Conditions involving Galois group elements ensure divisibility.

Counterexample shows necessity of hypotheses.

Results relate to Cassels' question on Tate-Shafarevich groups.

Abstract

Let $p \geq 2$ be a prime number and let $k$ be a number field. Let $\mathcal{A}$ be an abelian variety defined over $k$. We prove that if ${\rm Gal} ( k ( {\mathcal{A}}[p] ) / k )$ contains an element $g$ of order dividing $p-1$ not fixing any non-trivial element of ${\mathcal{A}}[p]$ and $H^1 ( {\rm Gal} ( k ( {\mathcal{A}}[p] ) / k ), {\mathcal{A}}[p] )$ is trivial, then the local-global divisibility by $p^n$ holds for ${\mathcal{A}} ( k )$ for every $n \in \mathbb{N}$. Moreover, we prove a similar result without the hypothesis on the triviality of $H^1 ( {\rm Gal} ( k ( {\mathcal{A}}[p] ) / k ) , {\mathcal{A}}[p] )$, in the particular case where ${\mathcal{A}}$ is a principally polarized abelian variety.
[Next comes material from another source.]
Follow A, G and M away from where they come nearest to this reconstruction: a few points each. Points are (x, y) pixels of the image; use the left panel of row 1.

Then, we get a more precise result in the case when ${\mathcal{A}}$ has dimension $2$. Finally we show with a counterexample that the hypothesis over the order of $g$ is necessary. In the Appendix, we explain how our results are related to a question of Cassels on the divisibility of the Tate-Shafarevich group, studied by Ciperani and Stix.